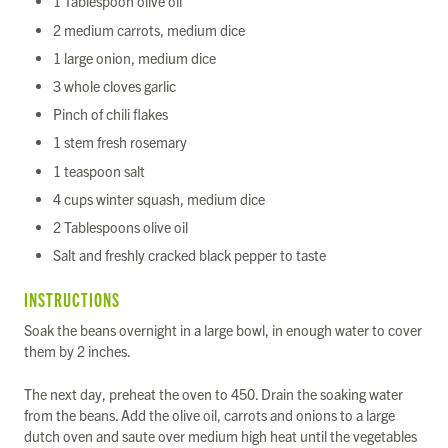
1 Tablespoon olive oil
2 medium carrots, medium dice
1 large onion, medium dice
3 whole cloves garlic
Pinch of chili flakes
1 stem fresh rosemary
1 teaspoon salt
4 cups winter squash, medium dice
2 Tablespoons olive oil
Salt and freshly cracked black pepper to taste
INSTRUCTIONS
Soak the beans overnight in a large bowl, in enough water to cover
them by 2 inches.
The next day, preheat the oven to 450. Drain the soaking water
from the beans. Add the olive oil, carrots and onions to a large
dutch oven and saute over medium high heat until the vegetables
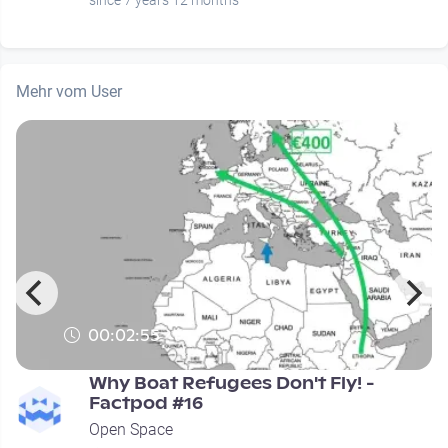
since 7 years 12 months
Mehr vom User
00:02:55
Why Boat Refugees Don't Fly! -
Factpod #16
Open Space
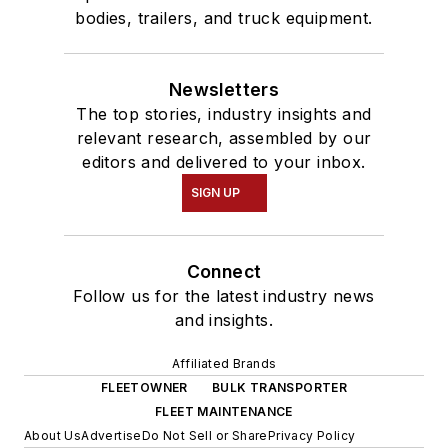
bodies, trailers, and truck equipment.
Newsletters
The top stories, industry insights and
relevant research, assembled by our
editors and delivered to your inbox.
SIGN UP
Connect
Follow us for the latest industry news
and insights.
Affiliated Brands
FLEETOWNER
BULK TRANSPORTER
FLEET MAINTENANCE
About Us
Advertise
Do Not Sell or Share
Privacy Policy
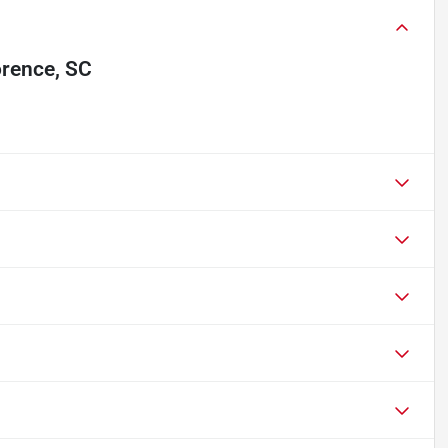
orence, SC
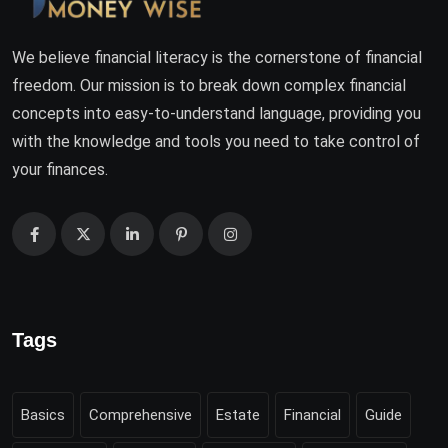
We believe financial literacy is the cornerstone of financial
freedom. Our mission is to break down complex financial
concepts into easy-to-understand language, providing you
with the knowledge and tools you need to take control of
your finances.
Tags
Basics
Comprehensive
Estate
Financial
Guide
####################
--- Description of the task ---
Which lines in the entries above contain the word "carrots" with the same capitalization? Copy each of those lines in full, treating a difference in case as a non-match.

--- Solution to the problem ---
2 medium carrots, medium dice
from the beans. Add the olive oil, carrots and onions to a large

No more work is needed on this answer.